_WHAT THIS TASK INVOLVES:_
Update the entries below by replacing each "collectors" with "collected by" and leaving every other line unchanged.
** START ENTRIES SHOWN **
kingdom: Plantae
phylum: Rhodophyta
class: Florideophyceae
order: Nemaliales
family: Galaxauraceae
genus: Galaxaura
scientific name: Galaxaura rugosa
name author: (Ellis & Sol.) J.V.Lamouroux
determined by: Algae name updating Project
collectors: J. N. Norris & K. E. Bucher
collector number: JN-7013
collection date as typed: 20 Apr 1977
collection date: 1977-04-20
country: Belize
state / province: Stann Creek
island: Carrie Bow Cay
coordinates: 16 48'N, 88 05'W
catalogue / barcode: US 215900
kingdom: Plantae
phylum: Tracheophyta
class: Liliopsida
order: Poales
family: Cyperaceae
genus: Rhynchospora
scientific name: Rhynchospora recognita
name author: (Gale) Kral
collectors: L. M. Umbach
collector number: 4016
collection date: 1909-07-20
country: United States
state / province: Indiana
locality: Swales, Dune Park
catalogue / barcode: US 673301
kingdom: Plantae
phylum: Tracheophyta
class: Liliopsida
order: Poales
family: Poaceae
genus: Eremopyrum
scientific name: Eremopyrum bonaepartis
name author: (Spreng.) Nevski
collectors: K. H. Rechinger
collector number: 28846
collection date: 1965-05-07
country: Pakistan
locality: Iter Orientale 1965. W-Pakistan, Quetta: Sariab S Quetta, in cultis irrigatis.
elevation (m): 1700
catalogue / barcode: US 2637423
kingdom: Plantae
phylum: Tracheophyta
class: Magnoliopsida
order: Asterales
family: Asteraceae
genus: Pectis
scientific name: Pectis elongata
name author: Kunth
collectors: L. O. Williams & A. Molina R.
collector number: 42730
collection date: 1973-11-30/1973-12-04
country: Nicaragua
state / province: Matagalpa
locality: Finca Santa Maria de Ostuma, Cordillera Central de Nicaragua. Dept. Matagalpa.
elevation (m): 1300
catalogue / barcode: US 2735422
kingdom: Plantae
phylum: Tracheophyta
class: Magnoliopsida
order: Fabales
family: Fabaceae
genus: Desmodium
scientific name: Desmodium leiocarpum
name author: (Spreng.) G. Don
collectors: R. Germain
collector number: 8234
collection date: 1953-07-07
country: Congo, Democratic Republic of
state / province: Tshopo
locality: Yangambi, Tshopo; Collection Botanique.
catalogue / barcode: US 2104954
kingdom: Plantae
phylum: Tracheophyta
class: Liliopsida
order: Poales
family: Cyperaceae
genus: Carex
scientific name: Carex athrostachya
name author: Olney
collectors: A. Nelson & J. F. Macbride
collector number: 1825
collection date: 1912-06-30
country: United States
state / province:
** END ENTRIES SHOWN **
_WORKED SOLUTION:_
kingdom: Plantae
phylum: Rhodophyta
class: Florideophyceae
order: Nemaliales
family: Galaxauraceae
genus: Galaxaura
scientific name: Galaxaura rugosa
name author: (Ellis & Sol.) J.V.Lamouroux
determined by: Algae name updating Project
collected by: J. N. Norris & K. E. Bucher
collector number: JN-7013
collection date as typed: 20 Apr 1977
collection date: 1977-04-20
country: Belize
state / province: Stann Creek
island: Carrie Bow Cay
coordinates: 16 48'N, 88 05'W
catalogue / barcode: US 215900
kingdom: Plantae
phylum: Tracheophyta
class: Liliopsida
order: Poales
family: Cyperaceae
genus: Rhynchospora
scientific name: Rhynchospora recognita
name author: (Gale) Kral
collected by: L. M. Umbach
collector number: 4016
collection date: 1909-07-20
country: United States
state / province: Indiana
locality: Swales, Dune Park
catalogue / barcode: US 673301
kingdom: Plantae
phylum: Tracheophyta
class: Liliopsida
order: Poales
family: Poaceae
genus: Eremopyrum
scientific name: Eremopyrum bonaepartis
name author: (Spreng.) Nevski
collected by: K. H. Rechinger
collector number: 28846
collection date: 1965-05-07
country: Pakistan
locality: Iter Orientale 1965. W-Pakistan, Quetta: Sariab S Quetta, in cultis irrigatis.
elevation (m): 1700
catalogue / barcode: US 2637423
kingdom: Plantae
phylum: Tracheophyta
class: Magnoliopsida
order: Asterales
family: Asteraceae
genus: Pectis
scientific name: Pectis elongata
name author: Kunth
collected by: L. O. Williams & A. Molina R.
collector number: 42730
collection date: 1973-11-30/1973-12-04
country: Nicaragua
state / province: Matagalpa
locality: Finca Santa Maria de Ostuma, Cordillera Central de Nicaragua. Dept. Matagalpa.
elevation (m): 1300
catalogue / barcode: US 2735422
kingdom: Plantae
phylum: Tracheophyta
class: Magnoliopsida
order: Fabales
family: Fabaceae
genus: Desmodium
scientific name: Desmodium leiocarpum
name author: (Spreng.) G. Don
collected by: R. Germain
collector number: 8234
collection date: 1953-07-07
country: Congo, Democratic Republic of
state / province: Tshopo
locality: Yangambi, Tshopo; Collection Botanique.
catalogue / barcode: US 2104954
kingdom: Plantae
phylum: Tracheophyta
class: Liliopsida
order: Poales
family: Cyperaceae
genus: Carex
scientific name: Carex athrostachya
name author: Olney
collected by: A. Nelson & J. F. Macbride
collector number: 1825
collection date: 1912-06-30
country: United States
state / province:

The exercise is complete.